- Directed by: Kurt Maetzig
- Written by: Kurt Barthel
- Produced by: Hans-Joachim Schoeppe
- Starring: Eva-Maria Hagen
- Cinematography: Erwin Anders
- Edited by: Ilse Peters
- Music by: Hans Hendrik Wehding
- Distributed by: Progress Film
- Release date: 15 November 1957;
- Running time: 86 minutes
- Country: East Germany
- Language: German

= Don't Forget My Little Traudel =

1957 film

Don't Forget My Little Traudel (Vergeßt mir meine Traudel nicht) is an East German comedy film, directed by Kurt Maetzig. It was released in 1957.

==Plot==
Traudel is a war orphan, whose mother died in the Ravensbrück concentration camp after refusing to renounce her love for a Czechoslovak prisoner. The only memento of her mother is a letter ending with the words "don't forget my little Traudel". When she turns seventeen, she flees the orphanage and ventures to Berlin, where she meets policeman Hannes, who falls in love with her and even forges documents for her. He is caught, but is only slightly reprimanded, and marries her.

==Production==
In the late 1950s, the East German cultural authorities allowed a certain liberalization in the national cinema industry, and a series of entertainment-oriented films was produced by DEFA as a result, mainly comedies. Director Kurt Maetzig told an interviewer that he decided to create a light-hearted comedy after being exhausted by the work on "the all-too-serious" Castles and Cottages. He encountered difficulties when he tried to have the script approved for filming by the DEFA Commission, which criticized it for lack of morality and overly-sexual content; only the influence of the director and of writer Kurt Barthel enabled it to be authorized. Maetzig was influenced by The Seven Year Itch when making Don't Forget My Little Traudel, and included a scene in which Eva-Maria Hagen's skirt fluttered in the wind in a manner reminiscent of Marilyn Monroe's famous appearance. The movie was the actress's debut on screen.

==Reception==
Although Traudel was a commercial success, Maetzig complained that most critics did not respond well to the film: Mikhail Romm told that the director "betrayed Socialist Realism" after watching it. The East German authorities continued to see it in negative light after its release.

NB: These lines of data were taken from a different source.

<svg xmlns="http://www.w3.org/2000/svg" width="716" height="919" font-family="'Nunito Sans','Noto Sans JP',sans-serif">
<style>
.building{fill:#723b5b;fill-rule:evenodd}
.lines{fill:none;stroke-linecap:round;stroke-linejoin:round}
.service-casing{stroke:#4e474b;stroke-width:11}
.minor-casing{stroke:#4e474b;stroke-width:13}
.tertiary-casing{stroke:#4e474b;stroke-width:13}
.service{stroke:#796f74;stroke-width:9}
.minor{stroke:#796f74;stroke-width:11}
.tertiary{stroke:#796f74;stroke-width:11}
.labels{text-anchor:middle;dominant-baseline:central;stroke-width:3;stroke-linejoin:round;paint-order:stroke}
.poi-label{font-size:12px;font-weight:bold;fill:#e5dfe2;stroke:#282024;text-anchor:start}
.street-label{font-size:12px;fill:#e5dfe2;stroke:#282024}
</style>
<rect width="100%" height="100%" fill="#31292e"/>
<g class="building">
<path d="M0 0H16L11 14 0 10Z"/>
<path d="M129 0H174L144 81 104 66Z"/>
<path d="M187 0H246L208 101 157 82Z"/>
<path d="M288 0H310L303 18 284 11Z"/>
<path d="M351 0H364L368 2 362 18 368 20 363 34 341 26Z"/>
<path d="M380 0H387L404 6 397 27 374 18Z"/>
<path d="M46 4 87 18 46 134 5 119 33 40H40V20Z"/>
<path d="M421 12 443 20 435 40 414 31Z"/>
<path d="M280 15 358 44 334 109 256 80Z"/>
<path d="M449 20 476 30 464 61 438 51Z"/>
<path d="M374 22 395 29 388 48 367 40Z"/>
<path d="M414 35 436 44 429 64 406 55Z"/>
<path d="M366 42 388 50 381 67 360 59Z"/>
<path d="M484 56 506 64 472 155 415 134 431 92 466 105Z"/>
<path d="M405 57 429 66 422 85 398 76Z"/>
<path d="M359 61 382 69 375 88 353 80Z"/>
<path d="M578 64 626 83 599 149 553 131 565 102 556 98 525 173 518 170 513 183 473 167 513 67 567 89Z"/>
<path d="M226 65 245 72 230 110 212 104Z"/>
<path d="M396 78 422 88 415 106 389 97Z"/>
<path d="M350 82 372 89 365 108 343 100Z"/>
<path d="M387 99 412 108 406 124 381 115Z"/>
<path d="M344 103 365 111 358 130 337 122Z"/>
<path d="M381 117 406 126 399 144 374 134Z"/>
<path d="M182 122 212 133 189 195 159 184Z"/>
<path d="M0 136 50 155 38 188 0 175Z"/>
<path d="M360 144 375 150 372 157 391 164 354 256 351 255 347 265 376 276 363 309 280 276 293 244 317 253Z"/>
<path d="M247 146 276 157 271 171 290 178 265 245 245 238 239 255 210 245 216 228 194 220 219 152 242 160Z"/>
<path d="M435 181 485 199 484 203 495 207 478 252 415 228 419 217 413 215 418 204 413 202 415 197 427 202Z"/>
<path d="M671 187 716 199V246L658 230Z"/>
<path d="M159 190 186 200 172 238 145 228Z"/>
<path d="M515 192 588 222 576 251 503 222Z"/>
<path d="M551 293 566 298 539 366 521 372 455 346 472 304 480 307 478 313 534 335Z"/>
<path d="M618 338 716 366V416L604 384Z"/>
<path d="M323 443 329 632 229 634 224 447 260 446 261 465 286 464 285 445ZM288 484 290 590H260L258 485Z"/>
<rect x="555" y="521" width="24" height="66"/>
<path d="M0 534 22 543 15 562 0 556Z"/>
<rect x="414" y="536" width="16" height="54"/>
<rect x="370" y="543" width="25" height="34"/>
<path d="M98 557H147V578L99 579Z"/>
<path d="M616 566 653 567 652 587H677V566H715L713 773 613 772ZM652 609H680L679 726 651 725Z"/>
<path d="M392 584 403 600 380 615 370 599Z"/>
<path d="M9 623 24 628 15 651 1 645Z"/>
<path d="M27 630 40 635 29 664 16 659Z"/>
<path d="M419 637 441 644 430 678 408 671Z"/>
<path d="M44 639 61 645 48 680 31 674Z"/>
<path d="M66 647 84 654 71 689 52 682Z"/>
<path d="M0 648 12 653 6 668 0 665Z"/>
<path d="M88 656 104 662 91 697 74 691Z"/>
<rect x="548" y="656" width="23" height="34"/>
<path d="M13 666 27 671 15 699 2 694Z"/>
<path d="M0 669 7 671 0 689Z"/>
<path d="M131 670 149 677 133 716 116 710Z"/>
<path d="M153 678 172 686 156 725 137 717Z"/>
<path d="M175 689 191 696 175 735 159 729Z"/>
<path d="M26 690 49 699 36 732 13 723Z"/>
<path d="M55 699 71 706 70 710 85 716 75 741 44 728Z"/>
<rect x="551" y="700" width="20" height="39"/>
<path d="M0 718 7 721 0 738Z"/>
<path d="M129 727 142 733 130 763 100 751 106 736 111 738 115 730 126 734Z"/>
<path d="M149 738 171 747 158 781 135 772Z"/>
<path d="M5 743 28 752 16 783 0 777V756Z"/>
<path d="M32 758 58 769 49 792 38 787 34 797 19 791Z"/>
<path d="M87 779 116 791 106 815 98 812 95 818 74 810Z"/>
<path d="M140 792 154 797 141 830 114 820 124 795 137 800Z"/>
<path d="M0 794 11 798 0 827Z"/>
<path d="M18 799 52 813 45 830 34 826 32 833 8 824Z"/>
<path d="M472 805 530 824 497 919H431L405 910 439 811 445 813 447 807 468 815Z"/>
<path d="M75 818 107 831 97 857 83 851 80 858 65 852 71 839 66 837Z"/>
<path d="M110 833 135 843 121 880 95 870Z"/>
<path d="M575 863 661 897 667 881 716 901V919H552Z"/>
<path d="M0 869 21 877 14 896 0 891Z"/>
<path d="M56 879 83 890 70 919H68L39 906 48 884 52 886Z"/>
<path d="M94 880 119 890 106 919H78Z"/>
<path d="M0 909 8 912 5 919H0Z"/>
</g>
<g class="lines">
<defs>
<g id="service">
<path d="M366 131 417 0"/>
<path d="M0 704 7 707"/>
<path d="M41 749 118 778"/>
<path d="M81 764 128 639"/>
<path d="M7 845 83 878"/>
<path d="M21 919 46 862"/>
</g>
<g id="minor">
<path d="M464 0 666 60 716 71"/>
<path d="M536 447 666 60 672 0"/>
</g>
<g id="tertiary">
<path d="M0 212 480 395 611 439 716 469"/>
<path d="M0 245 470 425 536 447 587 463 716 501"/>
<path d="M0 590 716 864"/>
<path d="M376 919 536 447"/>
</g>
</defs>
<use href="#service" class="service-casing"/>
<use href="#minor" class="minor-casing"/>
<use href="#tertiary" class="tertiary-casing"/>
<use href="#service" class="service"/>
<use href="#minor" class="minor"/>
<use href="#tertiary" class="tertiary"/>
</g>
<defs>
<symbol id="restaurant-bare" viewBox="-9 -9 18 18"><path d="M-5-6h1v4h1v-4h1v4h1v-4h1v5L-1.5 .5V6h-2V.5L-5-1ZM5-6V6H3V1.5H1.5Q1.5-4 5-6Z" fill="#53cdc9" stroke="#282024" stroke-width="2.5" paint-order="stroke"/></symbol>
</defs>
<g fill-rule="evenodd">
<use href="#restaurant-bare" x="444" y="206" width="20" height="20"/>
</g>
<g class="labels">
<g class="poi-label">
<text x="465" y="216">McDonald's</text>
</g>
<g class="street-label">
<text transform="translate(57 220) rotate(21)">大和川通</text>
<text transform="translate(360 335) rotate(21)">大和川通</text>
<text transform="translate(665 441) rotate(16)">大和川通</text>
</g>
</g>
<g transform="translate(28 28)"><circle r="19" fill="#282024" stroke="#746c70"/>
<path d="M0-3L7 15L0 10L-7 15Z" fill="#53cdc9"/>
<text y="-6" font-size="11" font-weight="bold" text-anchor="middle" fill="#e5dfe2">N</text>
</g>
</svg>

Antonin and Miera Liehm called the film "a tale of cheap sentimentality". Joshua Feinstein wrote that "the director was certainly not above... depicting women in demeaning conventions... as a voluptuous ditz". Sabine Hake noted that the film, while presenting the adventures of a teenage girl, still used the conventions of class struggle and other communist motifs when depicting society.